Затем я захлопнула альбом и изо всех постаралась об этом рисунке забыть.
Глава 6. Сучья совесть — 1
В четыре пополудни перед нашим крыльцом явилось прекрасное видение.
Для начала на тротуар приземлился частный аэромобиль, суматошно махая лопастями набора высоты. Водитель щеголял в фуражке и кителе, выдающими в нем частного шофера.
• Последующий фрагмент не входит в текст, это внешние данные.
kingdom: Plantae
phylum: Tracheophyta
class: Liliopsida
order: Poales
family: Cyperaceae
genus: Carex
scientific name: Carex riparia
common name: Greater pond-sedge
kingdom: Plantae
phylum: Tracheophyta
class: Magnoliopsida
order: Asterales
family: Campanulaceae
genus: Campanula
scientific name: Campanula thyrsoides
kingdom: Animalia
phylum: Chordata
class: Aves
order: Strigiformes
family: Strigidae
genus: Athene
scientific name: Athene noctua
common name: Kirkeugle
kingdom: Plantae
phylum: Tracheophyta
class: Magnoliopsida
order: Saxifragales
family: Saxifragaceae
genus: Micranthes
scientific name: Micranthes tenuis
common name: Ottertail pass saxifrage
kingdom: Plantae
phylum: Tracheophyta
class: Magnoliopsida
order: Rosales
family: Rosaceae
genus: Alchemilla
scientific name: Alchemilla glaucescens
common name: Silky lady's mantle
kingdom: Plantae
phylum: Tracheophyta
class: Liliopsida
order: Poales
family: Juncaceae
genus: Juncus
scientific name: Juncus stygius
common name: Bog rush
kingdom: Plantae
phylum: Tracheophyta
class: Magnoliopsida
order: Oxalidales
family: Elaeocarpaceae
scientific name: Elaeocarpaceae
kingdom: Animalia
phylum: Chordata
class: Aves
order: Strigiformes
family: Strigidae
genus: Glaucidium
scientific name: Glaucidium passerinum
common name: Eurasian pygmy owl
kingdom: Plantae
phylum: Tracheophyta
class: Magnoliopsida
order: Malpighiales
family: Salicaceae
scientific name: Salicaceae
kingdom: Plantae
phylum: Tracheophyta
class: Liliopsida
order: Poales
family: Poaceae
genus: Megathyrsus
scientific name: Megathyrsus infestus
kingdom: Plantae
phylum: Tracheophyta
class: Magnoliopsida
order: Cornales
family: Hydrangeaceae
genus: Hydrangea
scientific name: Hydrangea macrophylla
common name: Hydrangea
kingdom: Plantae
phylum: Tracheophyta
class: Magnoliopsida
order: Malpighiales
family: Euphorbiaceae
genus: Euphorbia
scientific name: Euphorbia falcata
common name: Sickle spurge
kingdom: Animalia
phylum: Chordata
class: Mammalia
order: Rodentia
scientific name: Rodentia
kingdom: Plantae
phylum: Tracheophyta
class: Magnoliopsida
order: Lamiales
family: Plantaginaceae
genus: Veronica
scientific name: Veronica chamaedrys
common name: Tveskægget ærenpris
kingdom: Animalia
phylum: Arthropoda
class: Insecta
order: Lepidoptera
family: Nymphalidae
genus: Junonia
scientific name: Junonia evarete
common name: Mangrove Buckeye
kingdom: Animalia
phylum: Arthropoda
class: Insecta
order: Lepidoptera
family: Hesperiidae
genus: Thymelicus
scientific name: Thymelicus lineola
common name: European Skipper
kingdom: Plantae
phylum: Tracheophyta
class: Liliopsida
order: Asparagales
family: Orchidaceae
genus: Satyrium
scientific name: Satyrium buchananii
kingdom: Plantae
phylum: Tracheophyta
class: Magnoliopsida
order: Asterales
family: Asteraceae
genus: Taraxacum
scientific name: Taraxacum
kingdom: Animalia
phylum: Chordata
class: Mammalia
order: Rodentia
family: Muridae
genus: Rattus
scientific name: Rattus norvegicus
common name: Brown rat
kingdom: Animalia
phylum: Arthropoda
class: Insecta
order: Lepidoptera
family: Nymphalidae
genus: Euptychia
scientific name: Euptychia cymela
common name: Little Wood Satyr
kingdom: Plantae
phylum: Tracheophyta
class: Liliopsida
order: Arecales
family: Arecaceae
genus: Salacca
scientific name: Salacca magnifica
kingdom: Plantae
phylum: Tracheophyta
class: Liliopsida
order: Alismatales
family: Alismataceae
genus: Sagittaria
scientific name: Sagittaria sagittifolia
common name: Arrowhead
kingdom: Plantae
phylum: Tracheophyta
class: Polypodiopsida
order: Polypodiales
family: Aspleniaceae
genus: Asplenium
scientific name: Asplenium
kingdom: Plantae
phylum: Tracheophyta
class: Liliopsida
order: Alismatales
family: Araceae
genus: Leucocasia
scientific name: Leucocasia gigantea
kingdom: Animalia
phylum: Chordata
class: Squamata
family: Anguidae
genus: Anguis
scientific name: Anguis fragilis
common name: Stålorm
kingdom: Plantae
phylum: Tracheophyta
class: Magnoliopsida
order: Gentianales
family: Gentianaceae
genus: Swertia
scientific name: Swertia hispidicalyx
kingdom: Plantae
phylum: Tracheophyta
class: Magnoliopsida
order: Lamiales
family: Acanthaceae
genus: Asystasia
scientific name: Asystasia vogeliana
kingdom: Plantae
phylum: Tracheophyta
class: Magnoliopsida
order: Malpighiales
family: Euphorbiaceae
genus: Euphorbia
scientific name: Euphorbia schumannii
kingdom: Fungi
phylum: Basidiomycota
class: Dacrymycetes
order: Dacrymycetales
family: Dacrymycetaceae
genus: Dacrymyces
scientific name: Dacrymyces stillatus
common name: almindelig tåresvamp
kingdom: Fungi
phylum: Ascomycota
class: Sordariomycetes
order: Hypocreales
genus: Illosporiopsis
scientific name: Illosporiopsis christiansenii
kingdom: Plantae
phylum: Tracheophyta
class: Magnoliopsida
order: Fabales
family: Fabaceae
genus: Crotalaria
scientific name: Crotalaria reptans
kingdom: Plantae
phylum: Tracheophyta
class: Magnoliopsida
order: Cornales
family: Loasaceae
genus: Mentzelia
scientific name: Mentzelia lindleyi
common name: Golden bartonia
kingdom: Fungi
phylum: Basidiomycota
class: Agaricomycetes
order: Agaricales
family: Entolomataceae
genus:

С единственного пассажирского места поднялась дама, одетая в элегантное кремовое платье, с высоко уложенными волосами, на которые, словно экзотическая птичка, присела маленькая элегантная шляпка.
Я как раз стояла у окна кабинета Василия Васильевича и поливала растущую на подоконнике герань, поэтому видела эту сцену отлично. У меня сразу зачесались руки эту особу нарисовать.
Гостья подняла голову, с любопытством разглядывая наш особняк, и я чуть было не выронила лейку — даже пролила немного воды мимо цветка. А все потому, что я узнала эту даму! Точнее, барышню: у нас в Необходимске принято именовать даже замужних дам барышнями, если они выглядят достаточно молодо — лесть, перешедшая в привычку. Гостью звали Полина Воеводина, и она не просто выглядела молодо, но и была молода, всего на пару лет старше меня. Я это знала точно, потому что мы вместе учились в пансионе для благоразумных девиц мадам Штерн!
Полина была моей подругой. Точнее, я так считала. Она выпустилась раньше меня, но не ответила ни на одно из моих пяти писем.